Takes more than charm if you're going to get me to confess
So I'm reading a thread about Josephine Tey over at
skygiants' where people are anti-recommending Miss Pym Disposes (1946) and The Franchise Affair (1948) and I don't disagree with them in either case—I've read the latter and everyone who has ever mentioned the former to me included the caution that it can turn you off Tey for life. It interests me that this happens with authors, the one or two books out of an otherwise enjoyable body of work that need warning against/exorcism with fire and salt. In the case of The Franchise Affair, it seems fairly clear that the unexamined classism which runs in an undercurrent through all of Tey's work simply rose from the depths and ate the premise alive. That model does not explain Margery Allingham's The Fashion in Shrouds (1938), since unexamined misogyny does not otherwise afflict the other eighteen Campion novels (but in order to figure out the cause I'd have to re-read the book, so I haven't yet). I recognize that the phenomenon is idiosyncratic—I finally bounced off a novel by Mary Stewart when I read Wildfire at Midnight (1956) because its mystery is perfectly well-constructed but its romance depends on reconciliation between two people who had really good reasons to be divorced.
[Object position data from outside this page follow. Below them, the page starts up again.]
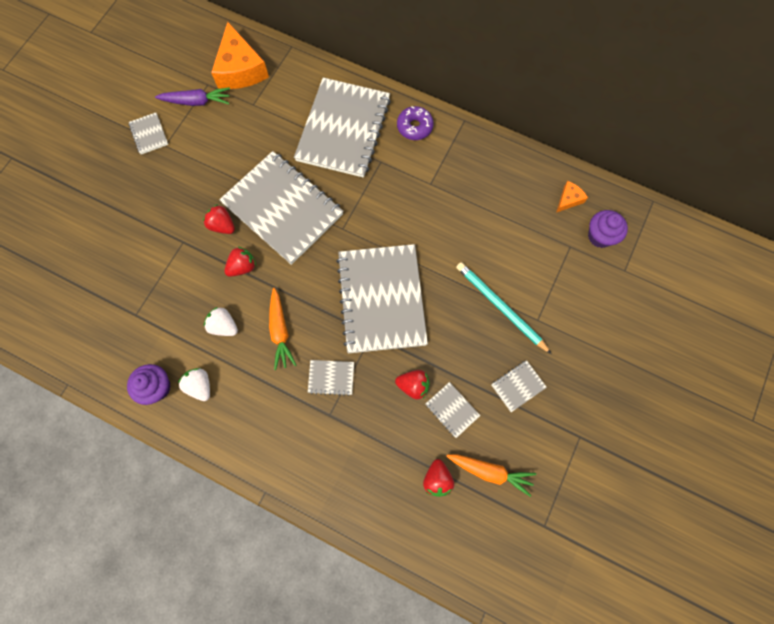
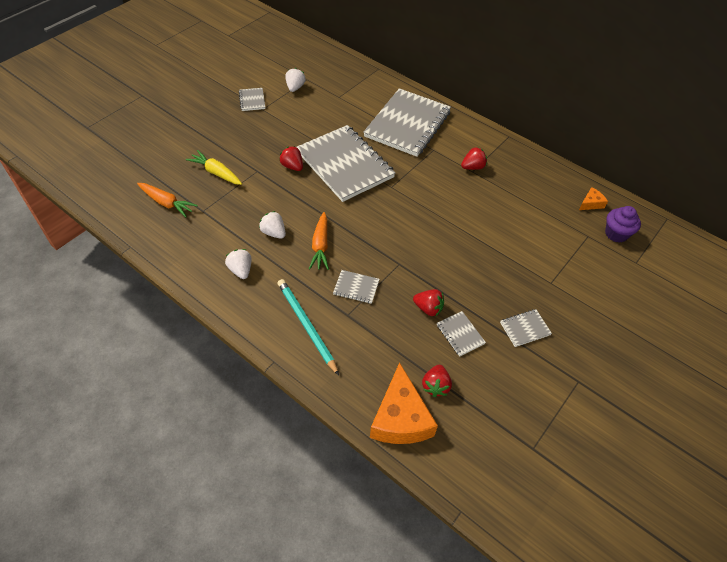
camera: 10 degrees right, 20 degrees down
(136, 256) = (216, 173): none -> yellow carrot
(157, 387) = (204, 264): purple cupcake -> none
(196, 101) = (295, 87): purple carrot -> white strawberry
(240, 69) = (335, 75): orange cheese -> orange cheese (400, 418)
(242, 267) = (301, 196): red strawberry -> red strawberry (473, 167)
(381, 299) = (414, 241): grey notebook -> none
(414, 127) = (466, 133): purple donut -> none
(490, 471) = (487, 391): orange carrot -> orange carrot (166, 203)
(500, 307) = (518, 267): turquoise pencil -> turquoise pencil (306, 326)

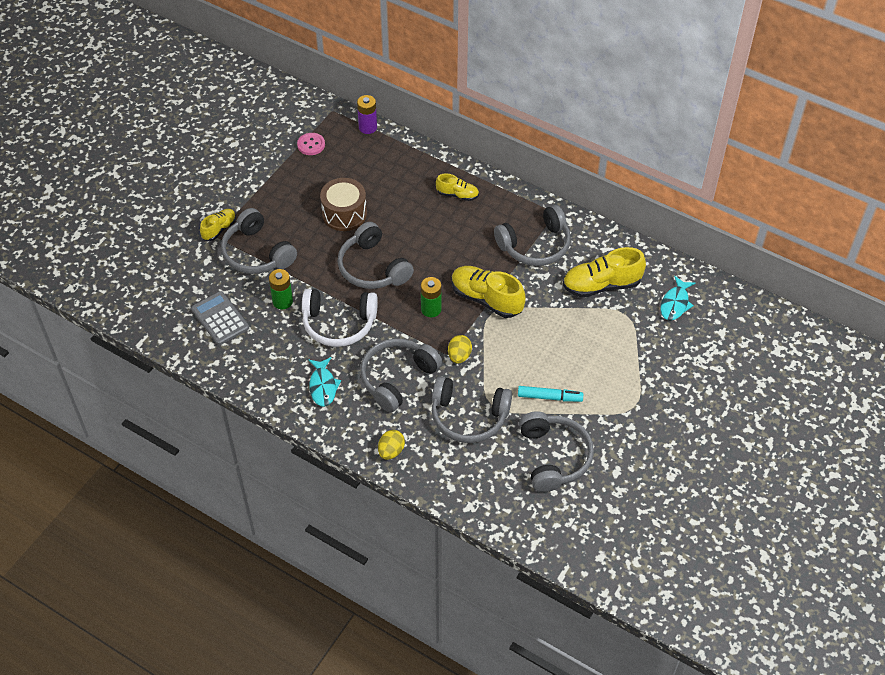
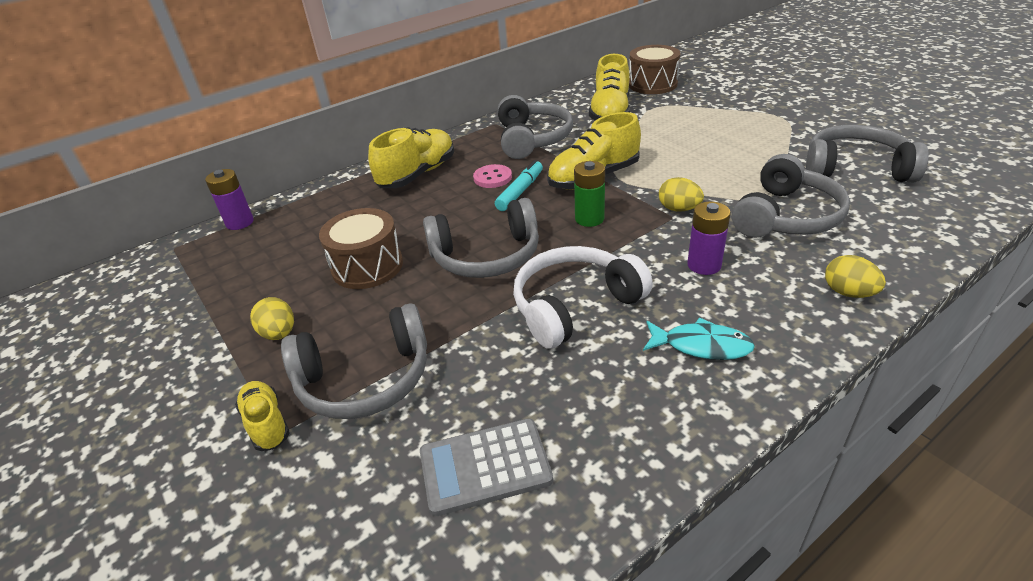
camera: 65 degrees left, 15 degrees down
(277, 202) = (279, 334): none -> yellow egg
(282, 301) = (494, 364): green battery -> none
(311, 145) = (209, 277): pink button -> pink button (492, 178)
(339, 323) = (575, 306): white headphones -> white headphones turned 150 degrees counterclockwise
(397, 378) = (704, 265): grey headphones -> purple battery
(457, 195) = (417, 174): yellow shoe -> yellow shoe, size x1.78
(549, 397) = (761, 159): turquoise marker -> turquoise marker (520, 191)
(675, 303) = (652, 84): turquoise fish -> brown drum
I'm not really asking for a list of books to avoid, but I'm curious about other people's experiences with the outliers that suddenly bit them. Is it usually the case that a regrettable but generally background tendency comes to the fore because of specific plot conditions and there goes the neighborhood? Is it just that the brain-eater stopped by for a midnight snack and left by the next book in the series? Do you have no idea what happened, but for God's sake don't read that one anyway? Inquiring minds! And then, so as not to be totally down on literature, this literary mixtape is pretty awesome.

no subject
ETA -- just skimmed the wiki entry on the case and oh hell yes, it could have been truthful but confused witness and mistaken identity: girl with a head injury, kept in a boarded-up (and therefore probably dark) hayloft for a month, and then the authorities show her a widow who owns a hayloft and say "this is the woman who did it, right?" Then various groups take up the case for their own various political reasons, and just to add to the confusion, this was right around the time the calendar changed, so some witnesses as to the whereabouts of the accused at the time were eleven days off.....
no subject
"No satisfactory account of what happened to her during her month-long absence from home has ever been arrived at, and the case remains an enigma."
Right! So where's the novel?
[edit] You should totally write about the Canning case. Sarah Waters doesn't even mention the calendar change.
no subject
no subject
I have heard of that case, but know very little about it. Wikipedia, or have you got better links?
I still think you should write about Elizabeth Canning.